The internal stuff isn’t great, because it just stumbles with more “you have to trust us” good guy nonsense. But the rest of the Enterprise crew’s efforts to free their captain are lots of fun. Trip and T’Pol having to balance the slow-moving wheels of diplomacy with their captain’s safety makes for some interesting choices. T’Pol agreeing to spring Archer rather than let the diplomatic process play out, and even pulling a fast one on the warden with a pseudo-warm welcome to dinner feels out of character, but too entertaining to complain too loudly about. And Phlox making Reed look like a Suliban so he can infiltrate the prison and help bust out the captain, while Trip blows up key strongholds of the facility from a shuttlepod, is damn good action.
It’s just a shame that it’s all in service of a thuddingly loud message and a dose of acting so hammy, it’s getting love letters from Kermit the Frog. It is nice, to say the least, that the Enterprise braintrust wanted to use their little pop cultural outpost to speak against prejudice people from other cultures in a time of war, particularly so soon after 9/11. But the show picked about the most ham-handed way to do that, which weakens the message, and its impact, despite those noble aims.
Mayweather's moustache... that's it, that's the comment.
Are these Tandarans stupid? If you want to hide your "doings" why not just kick them out the moment you know about them. Only their arrogance ruined the whole plan.

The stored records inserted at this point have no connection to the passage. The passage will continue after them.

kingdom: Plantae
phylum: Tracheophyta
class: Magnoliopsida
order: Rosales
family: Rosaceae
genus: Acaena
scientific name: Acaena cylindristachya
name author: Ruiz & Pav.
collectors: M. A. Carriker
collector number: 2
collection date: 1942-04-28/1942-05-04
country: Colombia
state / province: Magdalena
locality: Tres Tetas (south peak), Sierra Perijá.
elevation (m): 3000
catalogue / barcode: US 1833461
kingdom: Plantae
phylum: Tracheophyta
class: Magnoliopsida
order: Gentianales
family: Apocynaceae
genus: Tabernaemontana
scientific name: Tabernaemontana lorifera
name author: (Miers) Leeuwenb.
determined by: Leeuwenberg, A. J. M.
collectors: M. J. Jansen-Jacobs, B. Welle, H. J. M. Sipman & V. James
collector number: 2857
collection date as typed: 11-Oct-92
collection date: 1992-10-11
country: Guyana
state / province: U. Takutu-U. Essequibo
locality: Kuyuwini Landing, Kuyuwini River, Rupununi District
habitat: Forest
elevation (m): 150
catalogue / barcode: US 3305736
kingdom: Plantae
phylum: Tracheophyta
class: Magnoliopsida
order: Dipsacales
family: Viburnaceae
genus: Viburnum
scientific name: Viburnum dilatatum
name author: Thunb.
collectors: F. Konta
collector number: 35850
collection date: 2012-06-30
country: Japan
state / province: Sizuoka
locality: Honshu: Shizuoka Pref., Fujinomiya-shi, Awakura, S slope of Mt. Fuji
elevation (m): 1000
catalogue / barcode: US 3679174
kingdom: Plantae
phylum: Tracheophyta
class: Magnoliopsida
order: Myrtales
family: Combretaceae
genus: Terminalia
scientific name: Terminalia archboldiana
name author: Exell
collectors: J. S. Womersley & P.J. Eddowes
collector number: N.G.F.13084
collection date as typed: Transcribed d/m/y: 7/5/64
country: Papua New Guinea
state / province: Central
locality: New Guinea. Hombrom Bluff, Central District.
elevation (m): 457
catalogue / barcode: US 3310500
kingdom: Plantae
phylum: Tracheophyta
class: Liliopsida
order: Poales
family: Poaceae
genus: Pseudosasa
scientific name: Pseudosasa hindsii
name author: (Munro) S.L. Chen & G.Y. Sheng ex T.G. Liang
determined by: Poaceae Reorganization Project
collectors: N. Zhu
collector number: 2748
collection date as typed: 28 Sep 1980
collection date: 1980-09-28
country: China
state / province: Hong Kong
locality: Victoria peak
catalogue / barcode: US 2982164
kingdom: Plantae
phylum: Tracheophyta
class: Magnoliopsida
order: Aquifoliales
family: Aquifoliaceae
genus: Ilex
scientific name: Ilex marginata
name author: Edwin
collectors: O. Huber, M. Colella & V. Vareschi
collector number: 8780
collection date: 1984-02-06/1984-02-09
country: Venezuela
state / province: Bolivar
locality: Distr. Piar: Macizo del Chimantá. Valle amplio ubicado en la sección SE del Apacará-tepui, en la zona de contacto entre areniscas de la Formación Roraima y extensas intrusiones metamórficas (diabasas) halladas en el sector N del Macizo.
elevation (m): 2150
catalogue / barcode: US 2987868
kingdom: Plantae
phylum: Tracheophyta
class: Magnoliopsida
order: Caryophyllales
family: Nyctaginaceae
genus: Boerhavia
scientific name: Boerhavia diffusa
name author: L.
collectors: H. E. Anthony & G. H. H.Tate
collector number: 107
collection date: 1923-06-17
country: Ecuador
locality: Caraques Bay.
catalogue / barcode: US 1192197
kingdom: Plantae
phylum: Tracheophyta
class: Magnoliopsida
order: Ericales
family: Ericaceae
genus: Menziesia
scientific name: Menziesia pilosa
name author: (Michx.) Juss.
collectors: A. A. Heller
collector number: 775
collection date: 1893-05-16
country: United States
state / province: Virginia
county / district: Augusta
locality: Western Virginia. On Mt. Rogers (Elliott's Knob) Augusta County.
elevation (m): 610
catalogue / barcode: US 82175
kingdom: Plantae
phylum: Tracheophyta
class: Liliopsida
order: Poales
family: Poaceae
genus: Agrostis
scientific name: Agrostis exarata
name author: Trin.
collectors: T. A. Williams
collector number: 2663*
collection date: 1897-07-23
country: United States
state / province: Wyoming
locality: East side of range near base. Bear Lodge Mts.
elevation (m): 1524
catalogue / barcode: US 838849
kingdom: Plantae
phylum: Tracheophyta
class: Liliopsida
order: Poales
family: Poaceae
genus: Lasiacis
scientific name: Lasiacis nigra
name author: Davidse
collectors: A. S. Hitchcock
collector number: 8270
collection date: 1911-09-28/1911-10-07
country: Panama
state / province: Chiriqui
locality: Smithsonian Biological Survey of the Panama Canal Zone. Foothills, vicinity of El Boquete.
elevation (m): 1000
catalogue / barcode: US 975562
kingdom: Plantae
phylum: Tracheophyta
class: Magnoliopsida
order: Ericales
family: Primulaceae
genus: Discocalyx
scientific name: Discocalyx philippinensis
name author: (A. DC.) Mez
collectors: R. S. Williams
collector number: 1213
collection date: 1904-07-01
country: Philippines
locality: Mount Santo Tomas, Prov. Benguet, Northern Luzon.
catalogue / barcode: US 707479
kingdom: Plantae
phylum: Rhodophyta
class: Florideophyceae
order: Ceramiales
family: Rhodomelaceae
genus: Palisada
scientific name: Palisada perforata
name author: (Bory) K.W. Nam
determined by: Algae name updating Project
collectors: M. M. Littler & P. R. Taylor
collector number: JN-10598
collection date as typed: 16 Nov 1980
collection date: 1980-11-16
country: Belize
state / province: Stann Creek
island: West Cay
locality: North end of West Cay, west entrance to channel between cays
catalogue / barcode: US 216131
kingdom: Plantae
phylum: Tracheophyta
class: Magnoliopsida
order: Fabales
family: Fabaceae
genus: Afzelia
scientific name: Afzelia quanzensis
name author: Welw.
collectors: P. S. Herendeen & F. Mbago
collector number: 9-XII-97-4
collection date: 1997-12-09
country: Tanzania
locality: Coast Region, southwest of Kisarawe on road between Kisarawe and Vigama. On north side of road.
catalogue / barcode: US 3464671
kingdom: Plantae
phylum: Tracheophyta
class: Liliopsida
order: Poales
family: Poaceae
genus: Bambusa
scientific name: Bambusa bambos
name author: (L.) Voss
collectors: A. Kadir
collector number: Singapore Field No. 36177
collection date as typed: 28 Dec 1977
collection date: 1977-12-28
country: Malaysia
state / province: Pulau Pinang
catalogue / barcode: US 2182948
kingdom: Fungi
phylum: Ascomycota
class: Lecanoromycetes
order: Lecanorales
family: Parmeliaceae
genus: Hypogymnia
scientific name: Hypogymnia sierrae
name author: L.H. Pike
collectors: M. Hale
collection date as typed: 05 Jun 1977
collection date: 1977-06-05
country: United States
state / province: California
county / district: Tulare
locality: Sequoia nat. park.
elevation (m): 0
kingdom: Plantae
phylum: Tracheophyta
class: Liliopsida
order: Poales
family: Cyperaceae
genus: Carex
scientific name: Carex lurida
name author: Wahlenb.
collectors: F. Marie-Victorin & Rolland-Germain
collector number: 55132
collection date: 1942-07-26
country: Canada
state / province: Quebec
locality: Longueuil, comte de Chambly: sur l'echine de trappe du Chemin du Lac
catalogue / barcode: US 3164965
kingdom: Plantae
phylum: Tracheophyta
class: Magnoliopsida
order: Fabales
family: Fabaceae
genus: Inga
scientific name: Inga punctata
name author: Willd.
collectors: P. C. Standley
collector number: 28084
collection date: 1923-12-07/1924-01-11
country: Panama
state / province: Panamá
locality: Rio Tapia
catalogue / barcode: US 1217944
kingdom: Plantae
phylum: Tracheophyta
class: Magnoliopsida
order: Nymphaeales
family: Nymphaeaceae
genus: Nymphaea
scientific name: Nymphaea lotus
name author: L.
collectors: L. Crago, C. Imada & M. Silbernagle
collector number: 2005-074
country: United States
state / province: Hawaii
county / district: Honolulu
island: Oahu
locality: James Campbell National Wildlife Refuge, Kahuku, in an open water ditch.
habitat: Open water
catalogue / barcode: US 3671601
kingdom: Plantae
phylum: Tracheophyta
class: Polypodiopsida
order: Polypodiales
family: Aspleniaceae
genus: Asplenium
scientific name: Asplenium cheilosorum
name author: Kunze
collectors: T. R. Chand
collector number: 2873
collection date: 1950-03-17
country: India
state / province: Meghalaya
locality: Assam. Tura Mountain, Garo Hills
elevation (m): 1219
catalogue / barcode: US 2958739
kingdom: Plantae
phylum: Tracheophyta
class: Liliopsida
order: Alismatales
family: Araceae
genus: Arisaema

A good, solid episode. Having Dean Stockwell as a guest star was delightful. He played the bad, good guy quite well.
Shout by dgwVIP 10BlockedParent2018-01-06T01:06:06Z
It was pure serendipity that I happened to watch this episode right after returning to Quantum Leap season 2 after taking a break from that series. Dean Stockwell and Scott Bakula were reunited on the small screen!
Kind of disappointed at the blatant mention of Japanese internment camps, though. I thought that connection was more than obvious enough without hitting the audience over the head with it.